§ **What the task requires**
Copy all of the data below word for word, without changing any text. Leave out the pictures.

§ **Records for this exercise**

┄┄┄┄┄┄

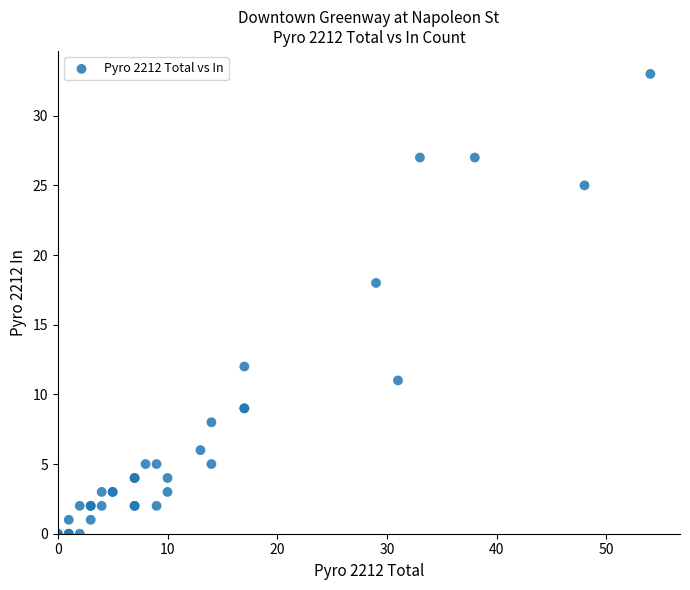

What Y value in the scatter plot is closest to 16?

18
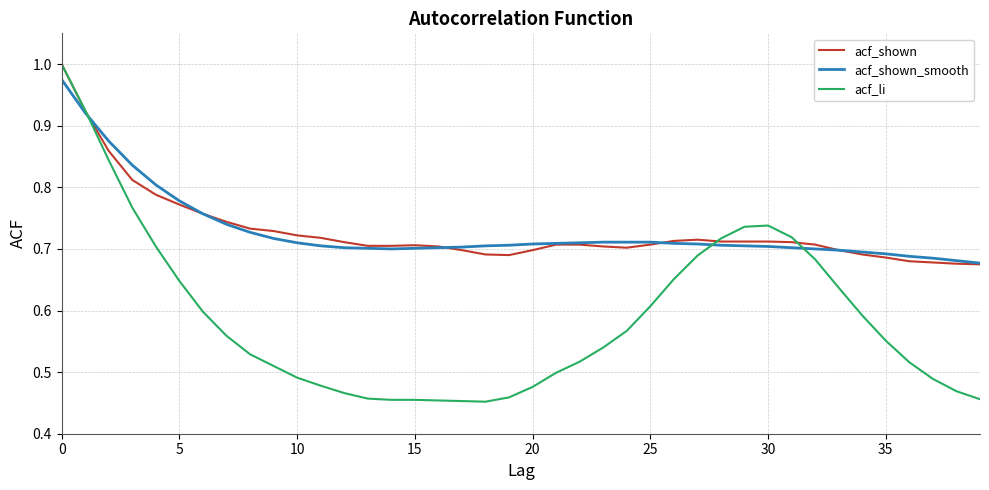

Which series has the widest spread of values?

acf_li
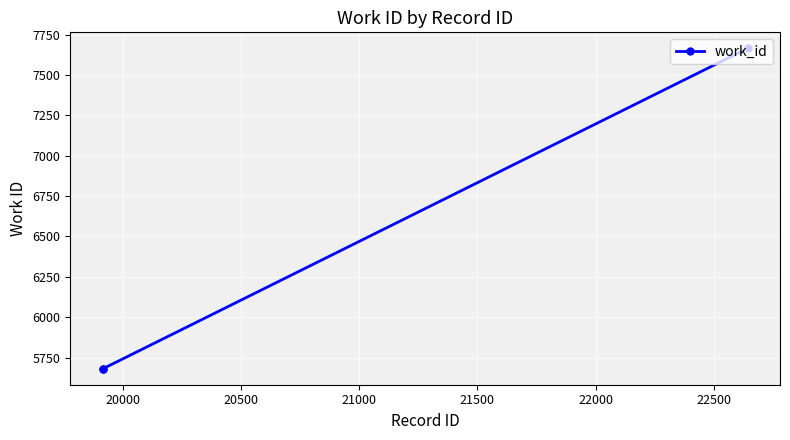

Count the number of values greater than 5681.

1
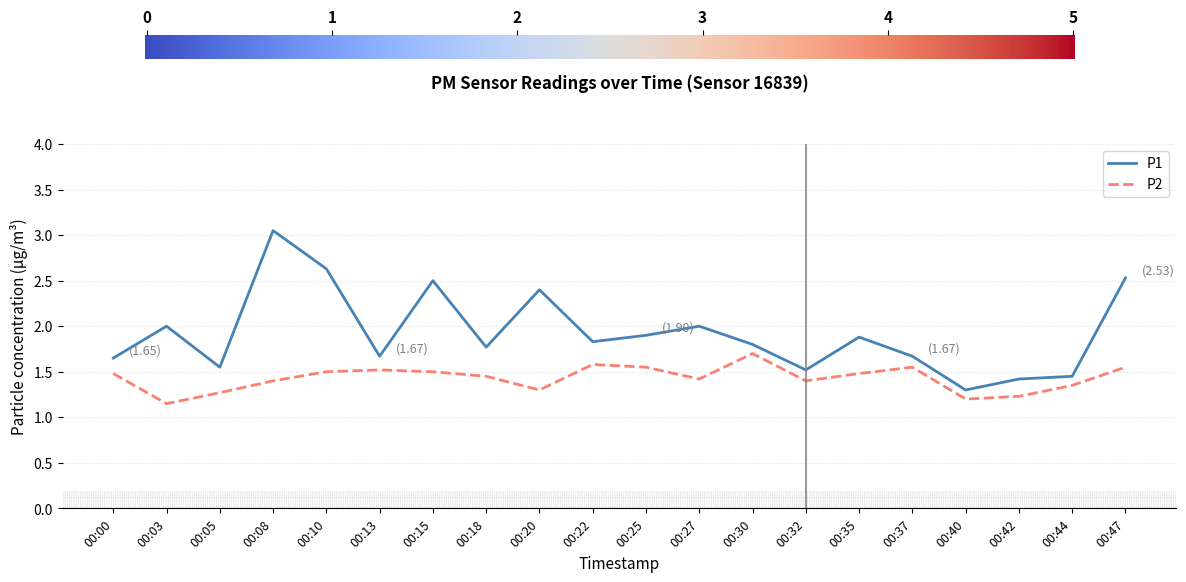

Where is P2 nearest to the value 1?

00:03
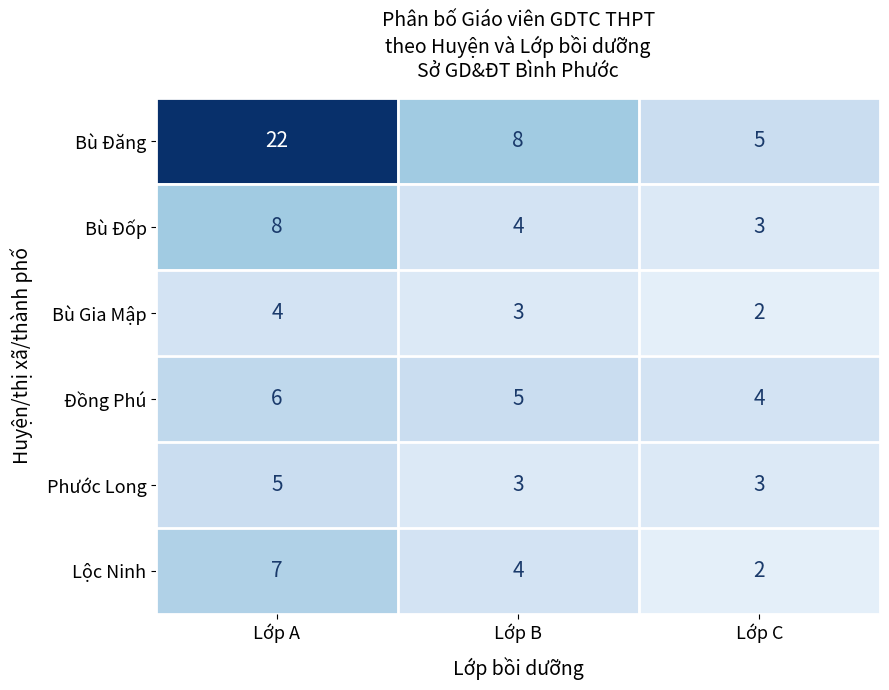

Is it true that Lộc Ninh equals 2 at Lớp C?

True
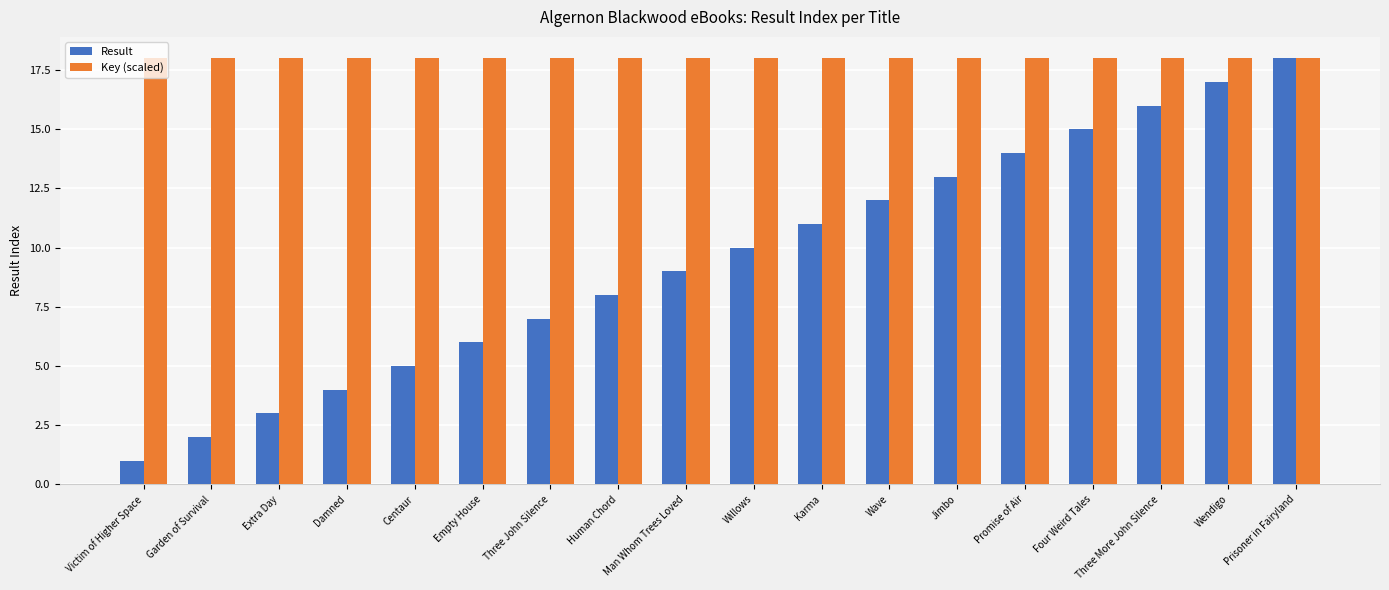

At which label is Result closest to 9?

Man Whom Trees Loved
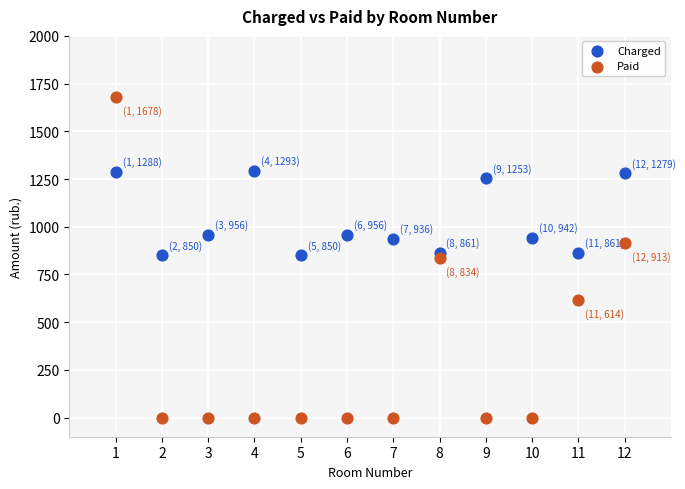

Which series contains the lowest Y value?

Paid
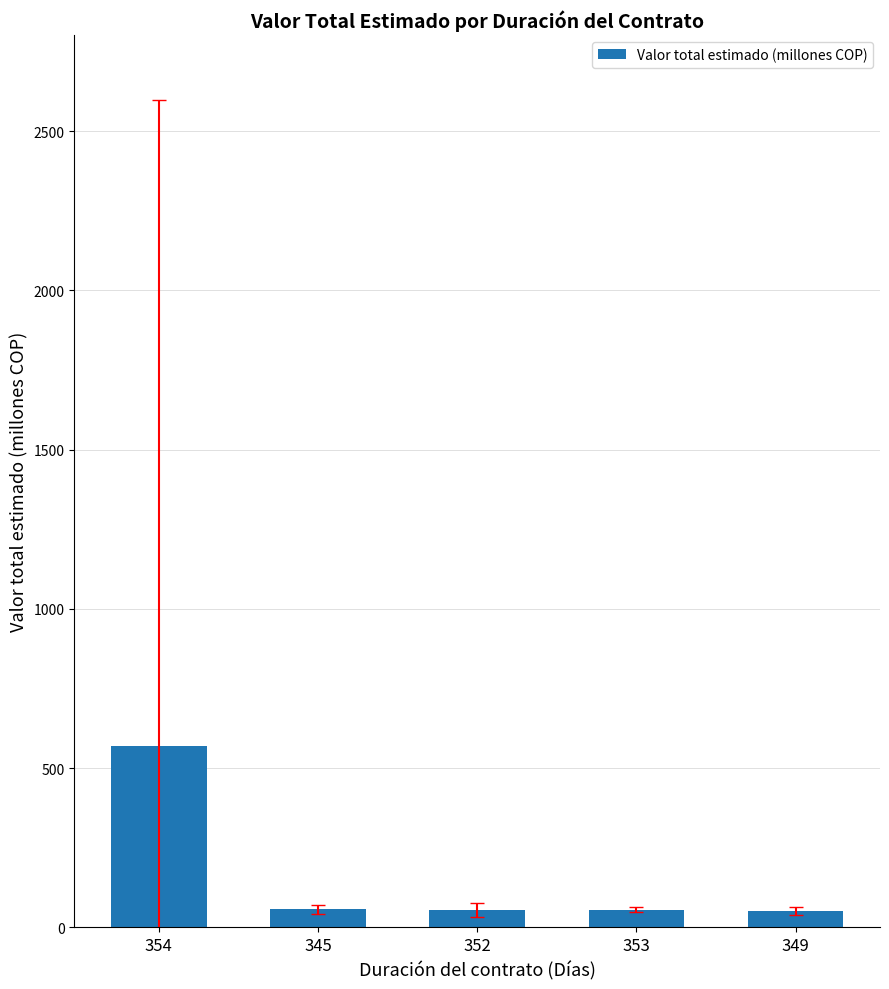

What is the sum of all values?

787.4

┄┄┄┄┄┄

§ **Answer box**
What Y value in the scatter plot is closest to 16?

18

Which series has the widest spread of values?

acf_li

Count the number of values greater than 5681.

1

Where is P2 nearest to the value 1?

00:03

Is it true that Lộc Ninh equals 2 at Lớp C?

True

At which label is Result closest to 9?

Man Whom Trees Loved

Which series contains the lowest Y value?

Paid

What is the sum of all values?

787.4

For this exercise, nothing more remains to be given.